#### DATA FOR PROCESSING

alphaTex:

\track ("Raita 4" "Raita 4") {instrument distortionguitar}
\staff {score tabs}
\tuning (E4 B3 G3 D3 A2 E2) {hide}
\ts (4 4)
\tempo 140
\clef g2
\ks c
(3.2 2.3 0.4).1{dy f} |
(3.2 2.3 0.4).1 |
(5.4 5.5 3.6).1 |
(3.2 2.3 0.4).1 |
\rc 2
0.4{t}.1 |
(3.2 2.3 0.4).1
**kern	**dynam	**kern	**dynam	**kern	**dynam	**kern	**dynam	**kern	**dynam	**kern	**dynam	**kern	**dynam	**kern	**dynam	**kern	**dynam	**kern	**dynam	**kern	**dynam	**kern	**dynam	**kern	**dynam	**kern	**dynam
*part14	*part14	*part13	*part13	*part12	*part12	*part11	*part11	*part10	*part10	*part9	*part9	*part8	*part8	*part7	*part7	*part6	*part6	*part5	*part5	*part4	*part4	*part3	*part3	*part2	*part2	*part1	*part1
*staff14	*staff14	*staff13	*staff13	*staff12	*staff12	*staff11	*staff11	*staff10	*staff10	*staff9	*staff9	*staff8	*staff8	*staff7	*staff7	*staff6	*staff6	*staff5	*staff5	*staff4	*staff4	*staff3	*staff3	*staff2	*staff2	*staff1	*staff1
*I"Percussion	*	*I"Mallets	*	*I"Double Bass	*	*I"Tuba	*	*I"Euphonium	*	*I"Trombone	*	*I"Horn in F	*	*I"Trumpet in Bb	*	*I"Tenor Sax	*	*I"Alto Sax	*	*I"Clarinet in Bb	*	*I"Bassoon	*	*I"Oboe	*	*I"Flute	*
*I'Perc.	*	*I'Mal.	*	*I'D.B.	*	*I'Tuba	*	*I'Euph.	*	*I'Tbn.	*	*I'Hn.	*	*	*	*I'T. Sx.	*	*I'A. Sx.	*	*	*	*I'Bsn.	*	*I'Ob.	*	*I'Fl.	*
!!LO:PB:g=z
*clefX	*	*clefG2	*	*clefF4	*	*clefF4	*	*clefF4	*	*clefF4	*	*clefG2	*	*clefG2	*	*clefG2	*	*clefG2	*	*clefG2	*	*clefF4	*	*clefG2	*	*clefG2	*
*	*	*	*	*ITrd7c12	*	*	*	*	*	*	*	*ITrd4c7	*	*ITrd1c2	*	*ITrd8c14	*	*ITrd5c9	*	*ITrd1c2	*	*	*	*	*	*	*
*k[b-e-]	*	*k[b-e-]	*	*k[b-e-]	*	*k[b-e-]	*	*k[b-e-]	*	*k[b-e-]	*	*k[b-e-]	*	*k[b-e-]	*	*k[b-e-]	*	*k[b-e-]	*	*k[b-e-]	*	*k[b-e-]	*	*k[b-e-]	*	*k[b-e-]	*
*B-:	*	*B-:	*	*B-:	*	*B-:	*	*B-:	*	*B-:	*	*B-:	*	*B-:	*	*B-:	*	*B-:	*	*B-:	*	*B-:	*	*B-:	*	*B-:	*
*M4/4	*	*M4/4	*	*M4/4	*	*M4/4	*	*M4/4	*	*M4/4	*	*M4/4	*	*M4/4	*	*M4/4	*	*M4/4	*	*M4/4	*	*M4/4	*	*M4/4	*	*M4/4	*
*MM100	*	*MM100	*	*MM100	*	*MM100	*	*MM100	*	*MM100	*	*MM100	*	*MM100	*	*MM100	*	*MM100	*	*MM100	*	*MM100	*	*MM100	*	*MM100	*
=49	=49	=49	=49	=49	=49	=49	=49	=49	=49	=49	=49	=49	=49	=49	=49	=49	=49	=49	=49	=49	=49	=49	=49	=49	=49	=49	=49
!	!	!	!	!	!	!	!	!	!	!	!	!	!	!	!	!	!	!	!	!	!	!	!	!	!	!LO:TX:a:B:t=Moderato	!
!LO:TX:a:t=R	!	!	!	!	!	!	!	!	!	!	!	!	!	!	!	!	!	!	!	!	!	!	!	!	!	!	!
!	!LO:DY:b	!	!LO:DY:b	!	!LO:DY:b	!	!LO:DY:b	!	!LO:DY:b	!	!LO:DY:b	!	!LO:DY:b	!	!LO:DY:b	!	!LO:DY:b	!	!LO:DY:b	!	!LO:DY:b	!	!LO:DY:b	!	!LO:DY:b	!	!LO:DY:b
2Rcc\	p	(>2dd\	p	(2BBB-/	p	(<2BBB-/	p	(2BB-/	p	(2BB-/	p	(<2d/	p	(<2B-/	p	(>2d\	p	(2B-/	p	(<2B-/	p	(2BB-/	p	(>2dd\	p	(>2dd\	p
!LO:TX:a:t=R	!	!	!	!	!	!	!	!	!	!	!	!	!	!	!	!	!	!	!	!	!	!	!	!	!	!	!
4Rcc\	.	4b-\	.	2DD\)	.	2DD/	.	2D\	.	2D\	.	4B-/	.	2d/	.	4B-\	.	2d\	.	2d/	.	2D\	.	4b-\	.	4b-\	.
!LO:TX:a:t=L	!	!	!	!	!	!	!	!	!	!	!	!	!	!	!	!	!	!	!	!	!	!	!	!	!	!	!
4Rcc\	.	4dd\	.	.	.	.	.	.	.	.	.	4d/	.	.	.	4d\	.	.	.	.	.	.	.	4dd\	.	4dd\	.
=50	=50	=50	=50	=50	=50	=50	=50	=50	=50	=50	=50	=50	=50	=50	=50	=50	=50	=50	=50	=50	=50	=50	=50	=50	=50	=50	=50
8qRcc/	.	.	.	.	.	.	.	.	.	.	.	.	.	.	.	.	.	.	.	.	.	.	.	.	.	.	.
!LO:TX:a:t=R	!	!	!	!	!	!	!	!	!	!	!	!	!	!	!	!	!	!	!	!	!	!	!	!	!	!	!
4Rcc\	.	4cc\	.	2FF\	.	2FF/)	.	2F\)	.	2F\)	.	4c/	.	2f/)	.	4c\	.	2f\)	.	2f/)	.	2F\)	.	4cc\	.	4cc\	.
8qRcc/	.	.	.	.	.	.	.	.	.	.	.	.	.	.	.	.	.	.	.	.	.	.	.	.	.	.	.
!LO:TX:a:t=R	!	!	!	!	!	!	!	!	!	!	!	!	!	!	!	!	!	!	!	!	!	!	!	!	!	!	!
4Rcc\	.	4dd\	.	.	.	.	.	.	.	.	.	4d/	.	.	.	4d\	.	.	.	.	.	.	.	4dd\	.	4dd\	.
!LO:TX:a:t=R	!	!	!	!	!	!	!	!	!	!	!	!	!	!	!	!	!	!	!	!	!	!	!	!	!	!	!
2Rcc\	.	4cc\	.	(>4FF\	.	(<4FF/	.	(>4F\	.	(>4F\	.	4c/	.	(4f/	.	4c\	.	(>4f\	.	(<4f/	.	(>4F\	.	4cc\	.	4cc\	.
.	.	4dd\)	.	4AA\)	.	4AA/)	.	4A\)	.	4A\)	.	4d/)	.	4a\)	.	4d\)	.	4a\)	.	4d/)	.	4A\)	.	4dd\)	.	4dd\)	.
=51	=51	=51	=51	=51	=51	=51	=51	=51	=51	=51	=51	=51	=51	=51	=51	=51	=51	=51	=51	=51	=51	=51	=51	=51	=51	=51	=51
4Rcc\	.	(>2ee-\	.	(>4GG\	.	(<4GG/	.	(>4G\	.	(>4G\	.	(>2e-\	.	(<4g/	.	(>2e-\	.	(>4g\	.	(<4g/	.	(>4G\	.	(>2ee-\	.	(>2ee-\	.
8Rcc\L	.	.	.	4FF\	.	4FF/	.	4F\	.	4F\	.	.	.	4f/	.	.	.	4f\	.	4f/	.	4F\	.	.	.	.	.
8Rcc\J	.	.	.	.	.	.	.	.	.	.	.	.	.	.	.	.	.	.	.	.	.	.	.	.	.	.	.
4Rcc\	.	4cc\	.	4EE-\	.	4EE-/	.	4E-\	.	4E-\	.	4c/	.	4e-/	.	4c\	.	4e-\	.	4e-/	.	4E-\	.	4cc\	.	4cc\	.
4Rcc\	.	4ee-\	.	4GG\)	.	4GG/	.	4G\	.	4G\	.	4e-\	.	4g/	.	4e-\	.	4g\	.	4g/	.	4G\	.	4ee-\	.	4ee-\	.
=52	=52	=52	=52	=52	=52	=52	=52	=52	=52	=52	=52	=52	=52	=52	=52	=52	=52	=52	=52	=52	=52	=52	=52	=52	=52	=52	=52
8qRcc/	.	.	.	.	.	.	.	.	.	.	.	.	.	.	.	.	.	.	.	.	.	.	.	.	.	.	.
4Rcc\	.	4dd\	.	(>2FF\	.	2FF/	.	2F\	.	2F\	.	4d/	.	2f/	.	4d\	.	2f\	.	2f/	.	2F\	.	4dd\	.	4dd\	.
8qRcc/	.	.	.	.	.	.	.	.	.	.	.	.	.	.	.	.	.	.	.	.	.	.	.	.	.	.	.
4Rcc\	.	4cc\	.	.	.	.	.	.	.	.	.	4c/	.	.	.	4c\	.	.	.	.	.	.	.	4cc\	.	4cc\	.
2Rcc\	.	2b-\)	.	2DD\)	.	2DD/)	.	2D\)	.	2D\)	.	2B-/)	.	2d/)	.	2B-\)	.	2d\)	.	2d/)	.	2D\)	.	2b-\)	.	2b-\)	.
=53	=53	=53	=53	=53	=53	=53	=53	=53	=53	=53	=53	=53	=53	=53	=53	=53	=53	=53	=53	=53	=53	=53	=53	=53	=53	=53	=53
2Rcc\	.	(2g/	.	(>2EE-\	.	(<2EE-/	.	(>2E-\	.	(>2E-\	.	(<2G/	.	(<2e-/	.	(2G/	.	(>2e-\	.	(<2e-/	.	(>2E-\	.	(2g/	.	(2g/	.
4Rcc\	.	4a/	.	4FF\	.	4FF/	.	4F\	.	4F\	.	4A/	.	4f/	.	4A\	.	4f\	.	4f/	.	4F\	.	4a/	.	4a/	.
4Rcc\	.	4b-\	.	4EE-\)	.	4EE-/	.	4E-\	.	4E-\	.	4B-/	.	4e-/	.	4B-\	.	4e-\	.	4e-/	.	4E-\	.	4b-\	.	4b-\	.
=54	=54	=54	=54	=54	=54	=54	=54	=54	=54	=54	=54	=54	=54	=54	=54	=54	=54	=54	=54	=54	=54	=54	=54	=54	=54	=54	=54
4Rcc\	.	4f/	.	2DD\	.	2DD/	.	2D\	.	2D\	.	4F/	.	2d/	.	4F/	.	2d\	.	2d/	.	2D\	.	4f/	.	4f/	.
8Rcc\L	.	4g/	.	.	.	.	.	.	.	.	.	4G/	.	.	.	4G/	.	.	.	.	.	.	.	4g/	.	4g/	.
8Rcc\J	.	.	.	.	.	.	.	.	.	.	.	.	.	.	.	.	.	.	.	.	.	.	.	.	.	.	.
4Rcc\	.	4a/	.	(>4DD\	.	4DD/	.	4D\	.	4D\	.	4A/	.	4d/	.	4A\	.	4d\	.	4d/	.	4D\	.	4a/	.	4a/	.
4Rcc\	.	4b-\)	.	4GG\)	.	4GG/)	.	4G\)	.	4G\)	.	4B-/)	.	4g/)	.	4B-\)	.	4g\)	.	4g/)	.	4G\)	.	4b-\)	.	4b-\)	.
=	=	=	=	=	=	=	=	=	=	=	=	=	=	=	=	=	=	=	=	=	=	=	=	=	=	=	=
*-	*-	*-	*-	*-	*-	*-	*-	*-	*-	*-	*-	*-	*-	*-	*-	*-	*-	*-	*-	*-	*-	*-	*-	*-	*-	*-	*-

#### WHAT YOU ARE ASKED TO DO
Count the lines of the records above that contain the string "Tuba", treating uppercase and lowercase letters as different. Give only the number.

#### RESULT OF THE EXERCISE
2